32. The immune cell of claim 30, which is autologous, allogeneic, syngeneic, or xenogeneic in relation to a particular individual subject.

33. A method of reducing a tumor volume or burden in a subject in need thereof, comprising contacting said subject with the immune cells of any of claims 30-32.

34. A method of inducing an anti-tumor immune response in a subject comprising administering to the subject an effective amount of the immune cells of any of claims 30-32.

35. A method of enhancing the expansion and/or survival of immune cells comprising contacting the immune cells with the compositions of any of claims 1 -19, the polynucleotides of any of claims 20-26 and/or the vector of any of claims 27-29, wherein the SRE responds to a stimulus and regulates the expression and function of the immunotherapeutic agent, thereby enhancing the expansion and/or survival of the immune cells.

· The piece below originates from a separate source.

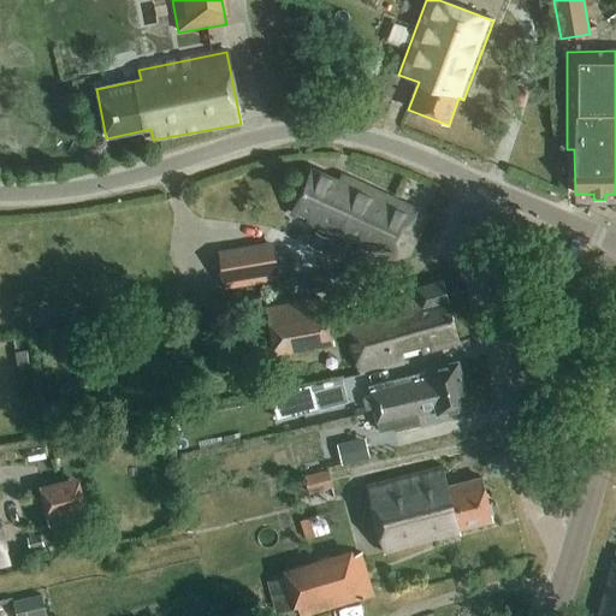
[(338,184),(311,171),(290,214),(332,234),(333,231),(342,235),(341,237),(351,243),(353,241),(357,242),(356,244),(394,261),(416,212),(341,177),(338,184)]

36. The method of claim 35, wherein the contacted immune cell is selected from a CD8 T cell, a CD4+ T cell, a helper T cell, a natural killer (NK) cell, a NKT cell, a cytotoxic T lymphocyte (CTL), a tumor infiltrating lymphocyte (TIL), a memory T cell, a regulatory T (Treg) cell, a cytokine-induced killer (CIK) cell, a dendritic cell, a human embryonic stem cell, a

mesenchymal stem cell, a hematopoietic stem cell, or a mixture thereof.

37. A method of inducing an immune response in a subject comprising administering to the subject an effective amount of any of the compositions of claims 1-19, any of the

polynucleotides of claims 20-26, any of the vectors of claims 27-29, or any of the immune ceils of claims 30-32.